USD dominance under threat as digital currencies look to transform global financial system
Is the dominance of the greenback under threat as digital currencies look to transform global financial system? A fundamental transformation of the global financial system may be underway as the adoption of digital currencies gains traction among governments and central banks across the world, Dave Michaels and Paul Vigna write in the Wall Street Journal. Although central banks already issue a form of digital money to commercial banks, the radical idea of digitizing national currencies is an entirely different ball game. Central banks in Sweden, Canada, Switzerland, the Eastern Caribbean, and at the lead, China, are among those exploring how digital currencies could fit into their own financial systems. How the system would be implemented is still a mystery, but the implications could be profound, affecting commerce, interest rates, banking, trade, and individual privacy.
This spells trouble for the USD status quo. The growth of national digital currencies — faster and cheaper than conventional money — threatens to undermine the USD’s reserve currency status. Michaels and Vigna suggest that this could trigger a new type of currency war, pitting digital currencies against USD supremacy. While the USD dominance in international trade once made sense when the US accounted for over a quarter of global trade, the status quo no longer fits in a world where the US only produces 8.8% of the world’s exports. Central bankers are slowly beginning to acknowledge this reality, with Bank of Governor Mark Carney calling for a paradigm shift at last month’s Federal Reserve Symposium in Jackson Hole.

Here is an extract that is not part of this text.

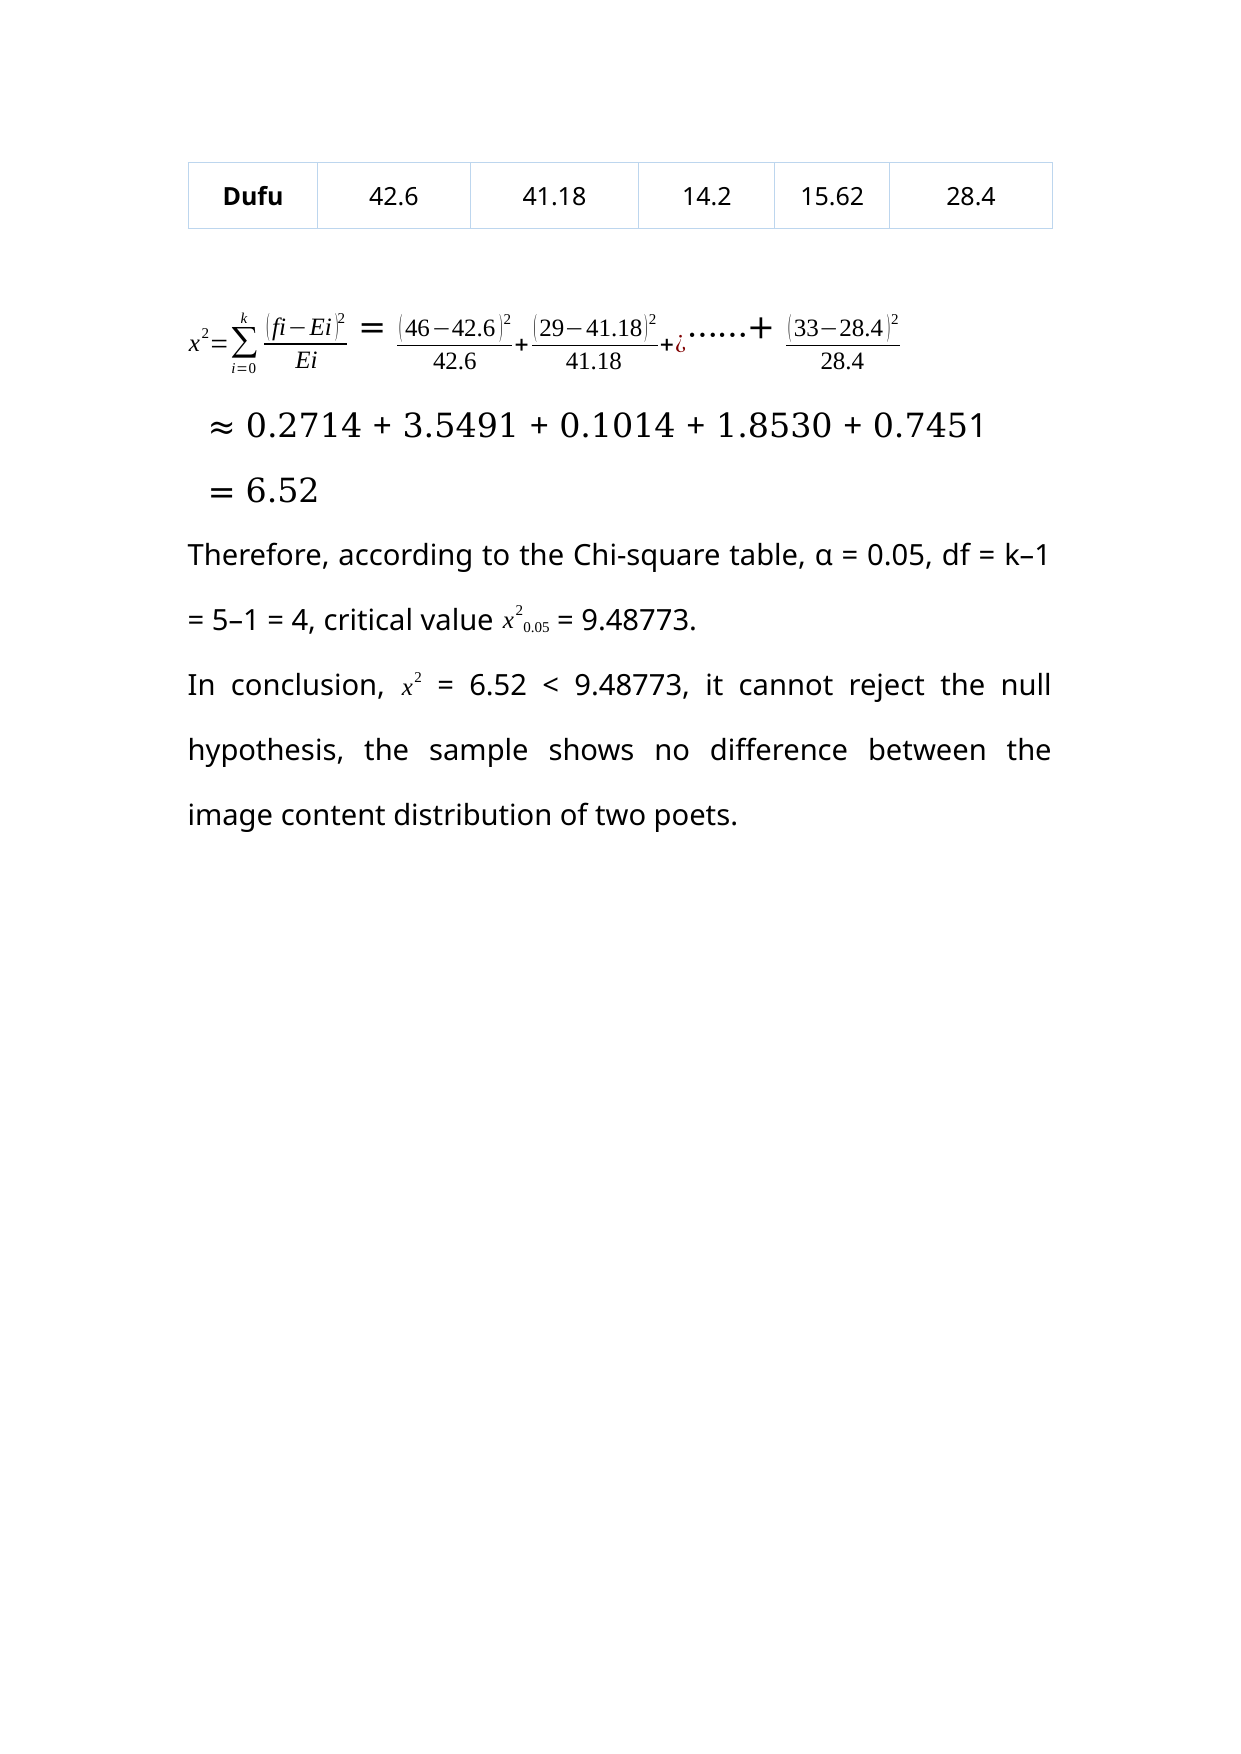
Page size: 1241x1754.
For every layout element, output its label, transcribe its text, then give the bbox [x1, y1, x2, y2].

Is Facebook’s Libra the spark? It may have been Facebook’s unveiling of its Libra cryptocurrency that spurred policymakers into considering state-backed digital currencies, according to the Financial Times. Regulators have pushed back hard against the idea that a privately-issued means of transaction could perhaps supersede state-controlled currencies, and G7 countries are now rapidly working to produce a response. Central banks, meanwhile, have been researching the idea for years, with some more circumspect than others. Sweden’s Riksbank has been one of the leaders in the field, and is about to test an “e-krona” in response to falling use of cash. There is more concern in the Eurozone about how a digital currency would impact its banking sector, given its reliance on banks to transfer finance between savers and borrowers.